- Born: June 14, 1928 Italy
- Died: January 20, 2019 (aged 90) East Brunswick, New Jersey, U.S.
- Occupation: Doctor
- Known for: First woman president of Middlesex Medical Society of New Jersey

= Palma Formica =

Italian-born American physician (1928–2019)

Palma E. Formica (June 14, 1928 – January 20, 2019) was an Italian-born American physician who was known for her work in the field of medicine. She became a well-known female doctor during a period when it was rare for women to become doctors.

==Background==
Palma Formica grew up in Italy in a traditional family. From an early age, Palma showed an interest in medicine. Following her passion, she pursued higher education to become a doctor. She applied to universities in the United States of America in the early 1960s; however, she remained in Italy to attend the University of Rome. As Palma was not only a Catholic but also a woman, it was difficult for her to get accepted into American institutions due to their quotas at the time. Later, she married and had three children.

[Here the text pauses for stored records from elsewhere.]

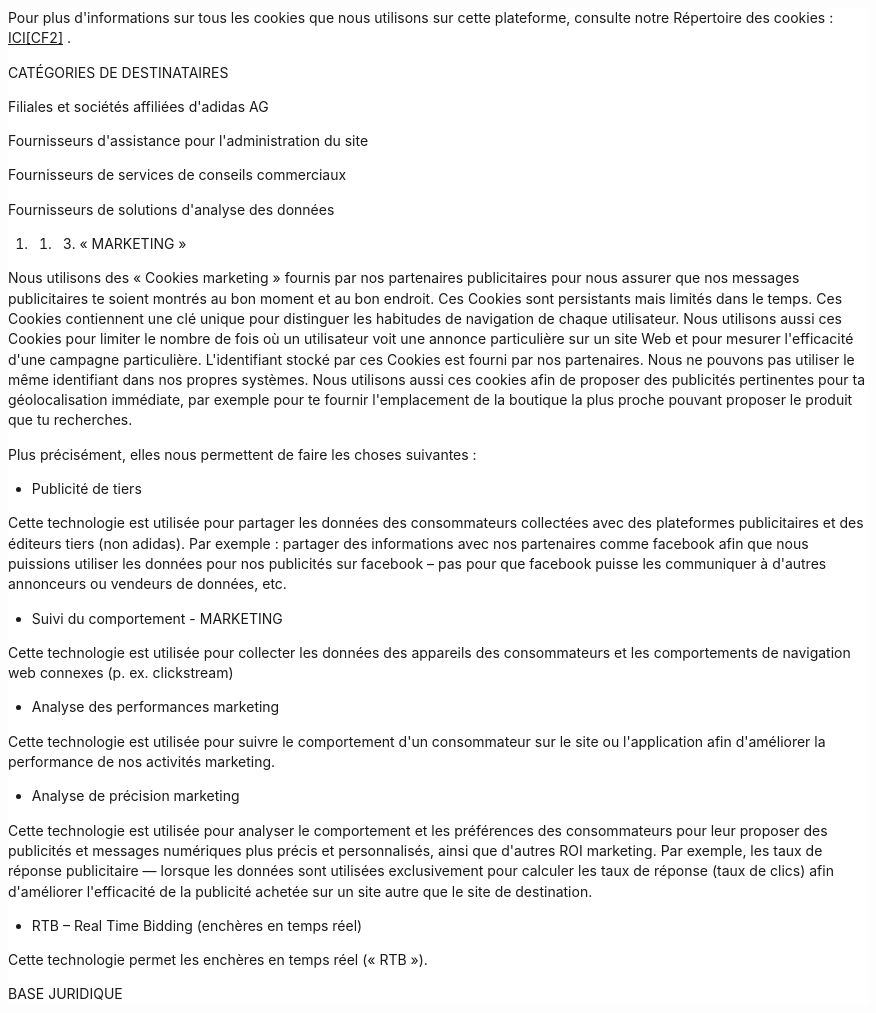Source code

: Pour plus d'informations sur tous les cookies que nous utilisons sur cette plateforme, consulte notre Répertoire des cookies : [ICI](https://www.adidas.fr/cookies)[\[CF2\]](#_msocom_2) .

CATÉGORIES DE DESTINATAIRES  

Filiales et sociétés affiliées d'adidas AG

Fournisseurs d'assistance pour l'administration du site

Fournisseurs de services de conseils commerciaux

Fournisseurs de solutions d'analyse des données

1. 1. 3. « MARKETING »

Nous utilisons des « Cookies marketing » fournis par nos partenaires publicitaires pour nous assurer que nos messages publicitaires te soient montrés au bon moment et au bon endroit. Ces Cookies sont persistants mais limités dans le temps. Ces Cookies contiennent une clé unique pour distinguer les habitudes de navigation de chaque utilisateur. Nous utilisons aussi ces Cookies pour limiter le nombre de fois où un utilisateur voit une annonce particulière sur un site Web et pour mesurer l'efficacité d'une campagne particulière. L'identifiant stocké par ces Cookies est fourni par nos partenaires. Nous ne pouvons pas utiliser le même identifiant dans nos propres systèmes. Nous utilisons aussi ces cookies afin de proposer des publicités pertinentes pour ta géolocalisation immédiate, par exemple pour te fournir l'emplacement de la boutique la plus proche pouvant proposer le produit que tu recherches.

Plus précisément, elles nous permettent de faire les choses suivantes :

* Publicité de tiers

Cette technologie est utilisée pour partager les données des consommateurs collectées avec des plateformes publicitaires et des éditeurs tiers (non adidas). Par exemple : partager des informations avec nos partenaires comme facebook afin que nous puissions utiliser les données pour nos publicités sur facebook – pas pour que facebook puisse les communiquer à d'autres annonceurs ou vendeurs de données, etc.

* Suivi du comportement - MARKETING

Cette technologie est utilisée pour collecter les données des appareils des consommateurs et les comportements de navigation web connexes (p. ex. clickstream)

* Analyse des performances marketing

Cette technologie est utilisée pour suivre le comportement d'un consommateur sur le site ou l'application afin d'améliorer la performance de nos activités marketing.

* Analyse de précision marketing

Cette technologie est utilisée pour analyser le comportement et les préférences des consommateurs pour leur proposer des publicités et messages numériques plus précis et personnalisés, ainsi que d'autres ROI marketing. Par exemple, les taux de réponse publicitaire — lorsque les données sont utilisées exclusivement pour calculer les taux de réponse (taux de clics) afin d'améliorer l'efficacité de la publicité achetée sur un site autre que le site de destination.

* RTB – Real Time Bidding (enchères en temps réel)

Cette technologie permet les enchères en temps réel (« RTB »).

BASE JURIDIQUE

Formica died in East Brunswick, New Jersey on January 20, 2019, at the age of 90.

== Career ==
Palma Formica began her career in internal medicine, but later switched to family medicine. She also advises on vaccinations in The Little Sting that Could Save your Life, specifically Hepatitis B. She opened her own practice in Old Bridge, New Jersey. She then became a professor of clinical and family medicine at the Robert Wood Johnson Medical School of New Jersey. She co-founded the family practice residency program at Saint Peter's University Hospital where she is the Chair of Department of Family Practice. She was nominated by representative Frank Pauline Jr., she got her medical degree from University of Rome, College of Medicine. She got her first internship and residency at Queens General Hospital. She firmly believes the basis for credentialing should be "competence, training, clinical experience and quality of care".

== Accomplishments ==
Formica received the Benemerenti Medal, awarded by Pope John Paul II and the New Jersey's Pioneer Women in Medicine Award. She was the first woman president of the Middlesex Medical Society of New Jersey in 1977, the first woman chair of the Department of Family Practice at Saint Peter's University Hospital in 1979. She cofounded the Robert Wood Johnson Medical School at St. Peter's University Hospital in 1980. In 1984 she ran for trustee of American Medical Association (AMA), however she did not get elected. She admits that running in 1984 was a bad decision because she was a young delegate and did not have enough experience to gain enough votes. In 1990, she ran again and became a member of AMA Board of Trustees. Holding this position for nine years, she was a leader in women's issues.